MOON WIRING CLUB     POSTHUMOUS SELF-PORTRAIT


 It always generates feelings of intoxicated bonhomie when Ian Hodgson’s Moon Wiring Club releases a new album. Having toyed with Jacobean breakbeat, he returns on his latest release, THE MOST UNUSUAL CAT IN THE VILLAGE, with something altogether more opiated and, indeed, with the beatless Posthumous Self-Portrait, hypnotic. This is one of four hallucinatory tracks on the album, each one coming in at 10 minutes or so, allowing the visitor the time to lose oneself in a deftly collaged hypnagogic dreamscape that is shonky, eerie and beautifully confusing.

 

GARCIA PEOPLES     (SOUND CONTROLS TIME)/A RECKONING/(LITMUS) 
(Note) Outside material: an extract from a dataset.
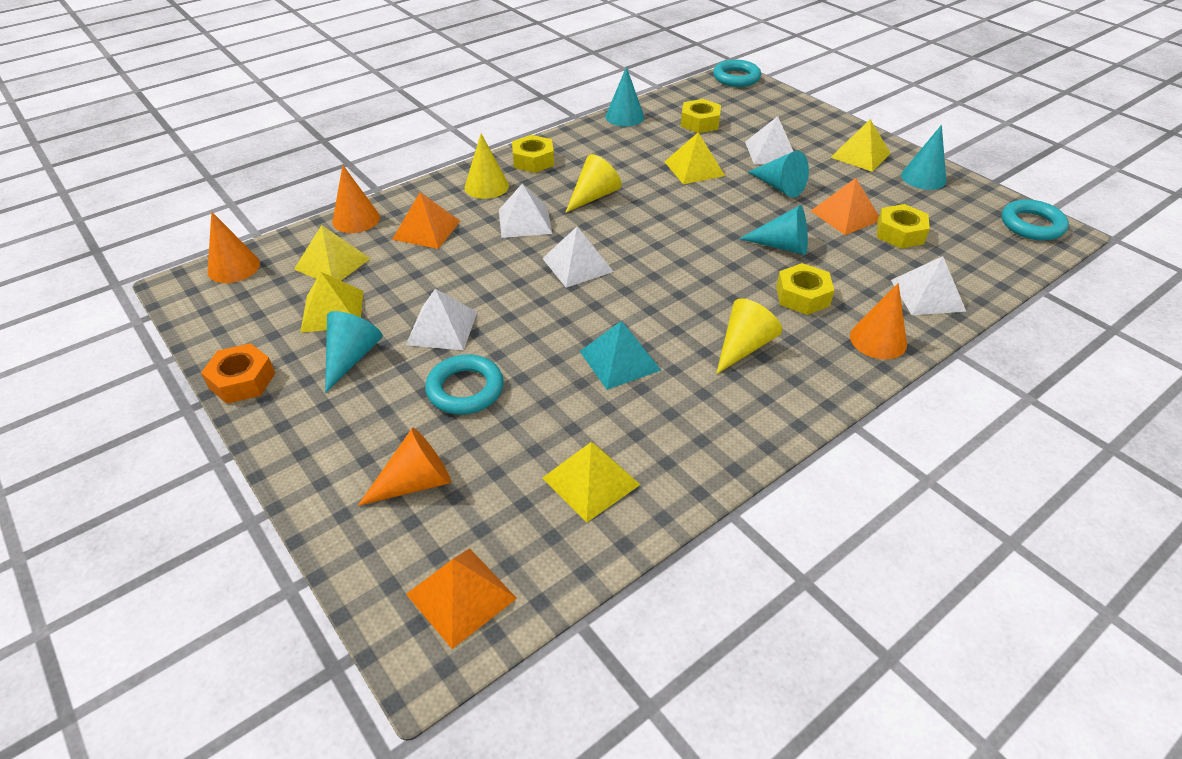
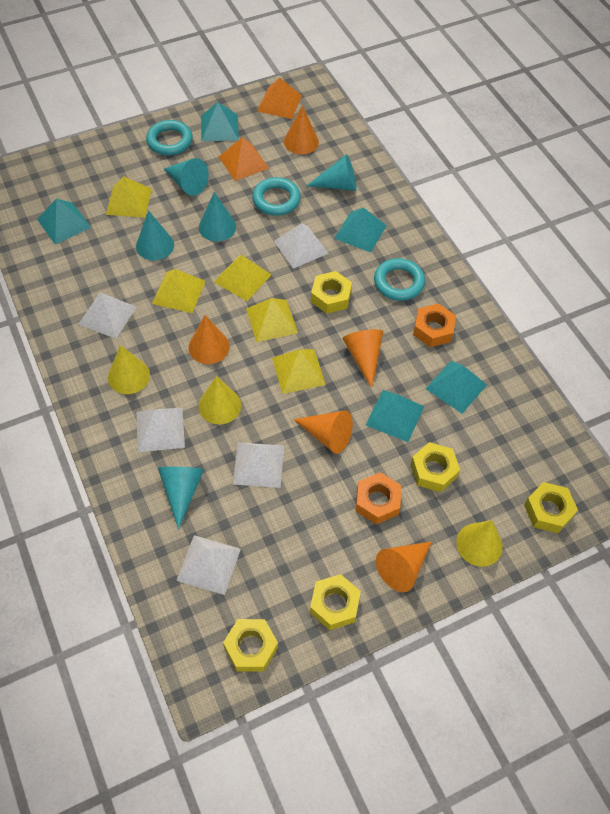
orange cone: [207,211,260,283] [332,165,380,233] [358,428,451,506] [850,283,907,359] = 4 -> [189,315,230,364] [284,105,319,154] [293,411,353,454] [342,329,383,388] [376,541,432,592] = 5
orange nut: [201,343,275,404] = 1 -> [356,472,401,525] [413,303,456,347] = 2
orange pyramid: [392,192,460,249] [406,548,517,649] [811,178,879,235] = 3 -> [219,137,269,181] [257,77,302,119] = 2
turquoise pyramid: [580,321,661,390] = 1 -> [37,199,92,245] [201,102,239,141] [334,207,387,253] [366,390,424,442] [426,361,487,414] = 5
yellow nut: [512,135,554,173] [681,99,721,133] [776,263,834,315] [877,204,930,248] = 4 -> [223,619,278,672] [310,574,361,630] [311,271,352,314] [410,442,460,492] [524,482,578,533] = 5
Acid-folk jamming from Garcia Peoples and three sections from the elongated song suite that takes up Side 2 of their recent release NIGHTCAP AT WIT’S END, released last year. Guitars intertwine and themes appear and blur into one another in the style of The Grateful Dead, of course, but another reference point might well be The Moody Blues - Garcia Peoples inhabit that era where psychedelia was morphing into prog. The effect is both pastoral and cosmic, accompanied with Krautrock interludes which fully encapsulate the band's penchant for alchemic experimentation.

 

ANTON BARBEAU     FLYING ON THE GROUND IS ALRIGHT 

On his most recent album, the epic MANBIRD, Anton Barbeau charts a course across the psycho-geography of his influences from 1980s Sacramento to present-day Berlin . Best seen as something of a Jungian travelogue, he takes in psychedelia, prog, pop, wyrd-folk, the avant-garde, and krautrock, and still leaves room for ABBA, Fleetwood Mac, The Beatles, DEVO, Bowie, and Aphrodite’s Child to emerge as reference points. It’s a sprawling affair but works because of his mastery of melody, in-jokes and playful enthusiasm. Flying On The Ground Is Alright is celebratory, forgiving and weird in equal measure.

 

THE AVALANCHES     WEIGHTLESS


 Weightless is the closing track on The Avalanches’ most recent album WE WILL ALWAYS LOVE YOU. In fact, it consists of little more than the sound of Morse code, an interstellar radio message beamed into space in 1974 from the Arecibo radio telescope in Puerto Rico. It contained, amongst other things, encoded information about human DNA and other indications of intelligent life to anyone in the cosmic vastness who might be listening. These days, of course, it would be something of a challenge to prove the existence of intelligent life on Earth, but it remains a remarkably good way to conclude the show.